L’italiano, una lingua amata e da amare

Era il 27 dicembre 2017: il ministero dell’Università e della Ricerca scientifica pubblica un bando per il finanziamento dei progetti di interesse nazionale. Gli interessati devono compilare l’istanza di partecipazione in lingua inglese.

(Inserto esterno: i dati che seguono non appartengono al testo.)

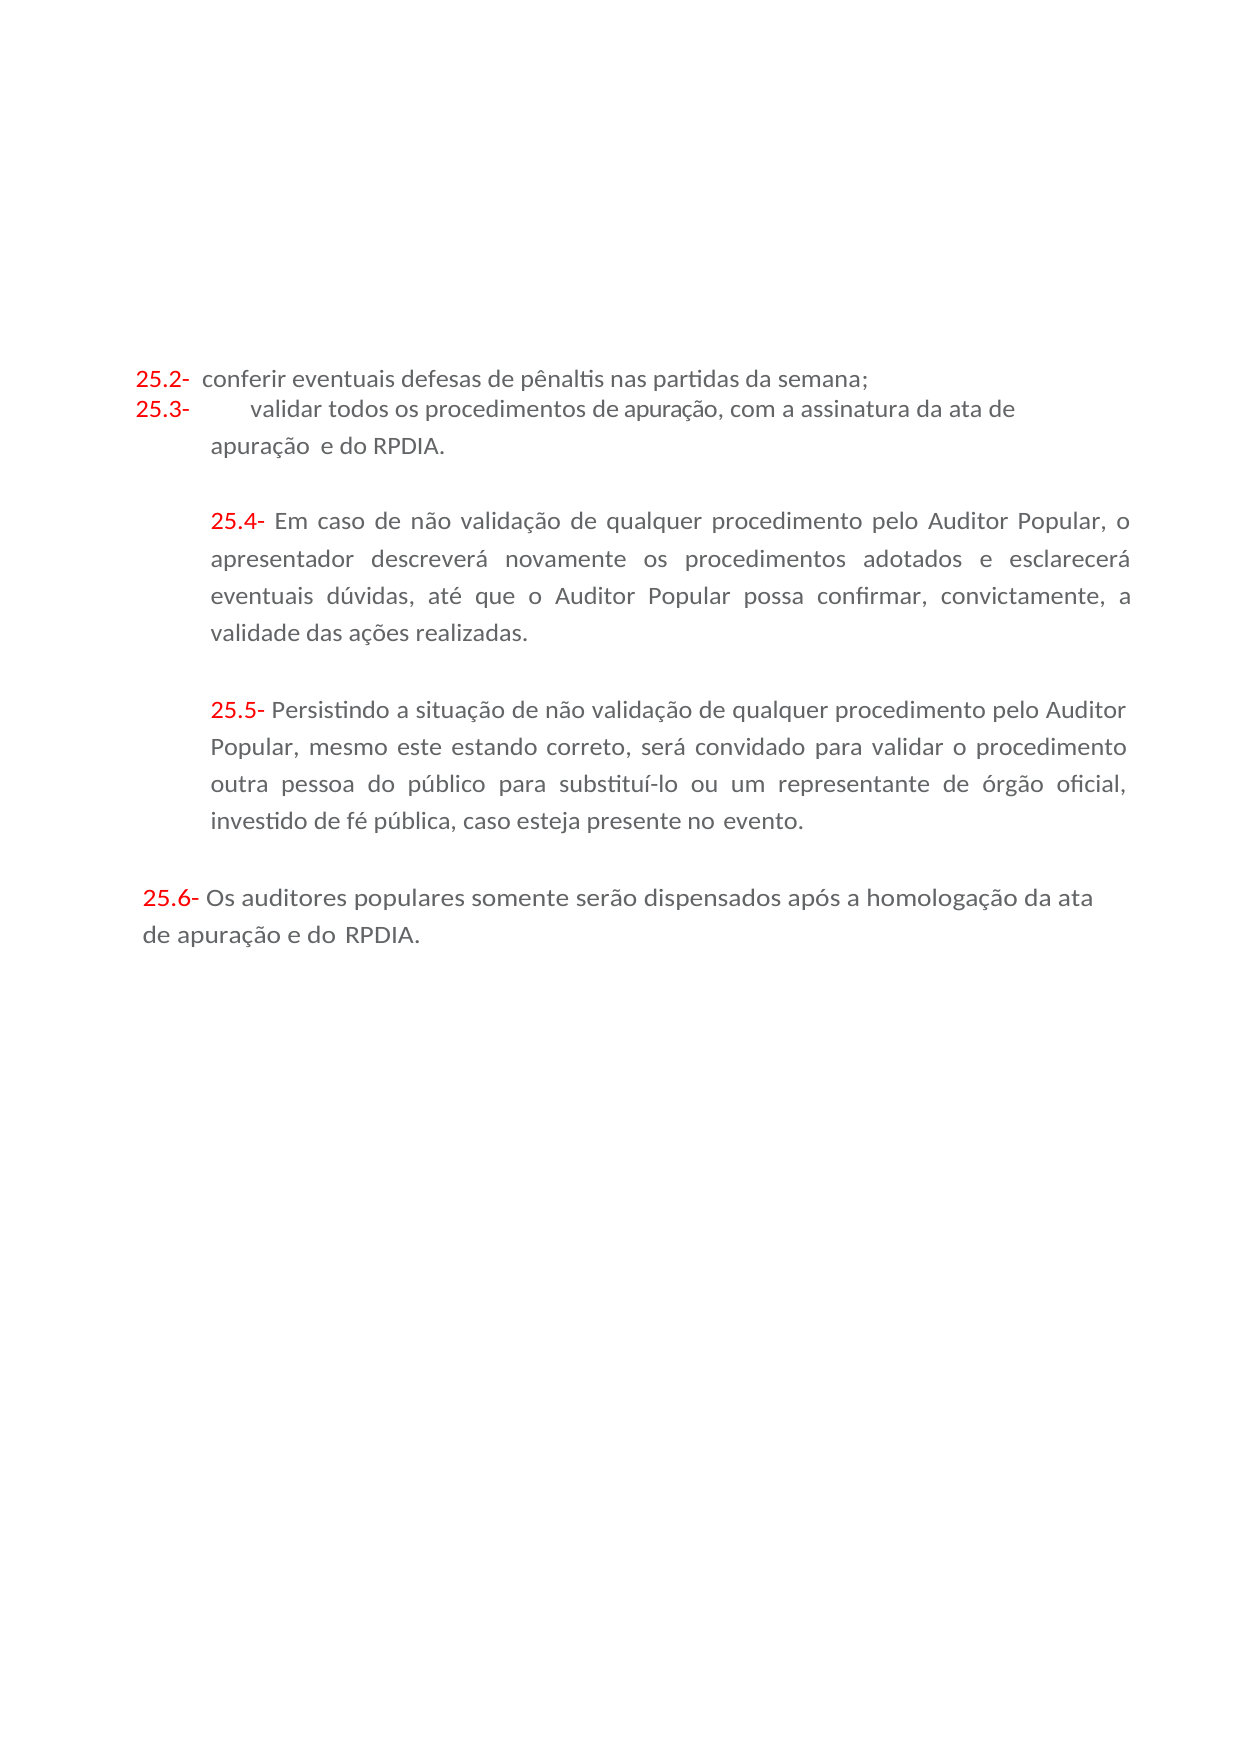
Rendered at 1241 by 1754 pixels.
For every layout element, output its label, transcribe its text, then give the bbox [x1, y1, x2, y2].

Scoppiano le proteste e Claudio Marazzini, presidente dell’Accademia della Crusca, dichiara indignato che «abolire l’italiano in una domanda rivolta alla pubblica amministrazione è autolesionista e suicida». Fra l’altro, già nel 2006 la Crusca aveva fatto pressioni sulla Camera perché facesse inserire la tutela della lingua nella Costituzione come parte integrante del patrimonio culturale.
Ci sono voluti prima il Parlamento (1999) e poi la Consulta (2017) a stabilire che “l’italiano è la lingua ufficiale della Repubblica italiana” e che “la centralità costituzionalmente necessaria della lingua italiana si coglie particolarmente nella scuola e nelle università”. Però nelle scuole secondarie e nelle università l’inglese, che è una lingua veicolare, continua a dilagare, producendo un peggioramento nell’uso dell’italiano.
Quest’aspetto è stato affrontato da Annalisa Andreoni nel suo Ama l’italiano. Segreti e meraviglie della lingua più bella, edito per i tipi della Piemme. Partendo dalla sua costante diffusione in Europa, negli Usa, in America Latina, in Australia, l’autrice, docente all’università Iulm di Milano, ripercorre otto secoli di storia della lingua della dolcezza e delle emozioni, secondo le parole del protagonista del romanzo di Thomas Mann Confessioni del cavaliere d’industria Felix Krull: «Gli angeli del cielo parlano italiano».
Autorevoli testimoni danno conto, nel libro, della felicità espressiva della nostra lingua: da madame de Stael a Diderot, da Rousseau a Goethe il quale, nel suo Viaggio in Italia, parla di “lingua amata”. Lingua musicale, ma pure lingua libera che, secondo Voltaire, “dice tutto ciò che vuole, mentre la lingua francese dice solo ciò che può”; lingua nobile, derivata dal latino e dal greco, secondo i canoni indicati da Pietro Bembo nella poesia di Petrarca e nella prosa di Boccaccio. Umanesimo e Rinascimento parlano italiano con le favole di Boiardo e Ariosto e la poesia di Tasso e Michelangelo. L’italiano è la lingua delle arti, dall’architettura alla pittura, che diviene patrimonio comune dell’Europa attraverso i trattati di Leon Battista Alberti, di Leonardo, di Giorgio Vasari, di Sebastiano Serlio. È la lingua della bella prosa scientifica di Galileo Galilei, accademico della Crusca, che scrive in italiano perché “ogni persona la possi leggere”.
La perdita della nostra lingua a favore di un inglese povero, settoriale e tecnicistico, secondo la studiosa, allontanerà sempre più la cultura dai cittadini che parlano italiano. Andreoni ricorda a tutti noi che a Vienna, dove trionfò l’opera italiana per più di un secolo, le tre lingue ufficiali erano tedesco, latino e italiano; che Mozart parlava italiano; che il linguaggio delle partiture musicali e degli strumenti è, ancora oggi, italiano.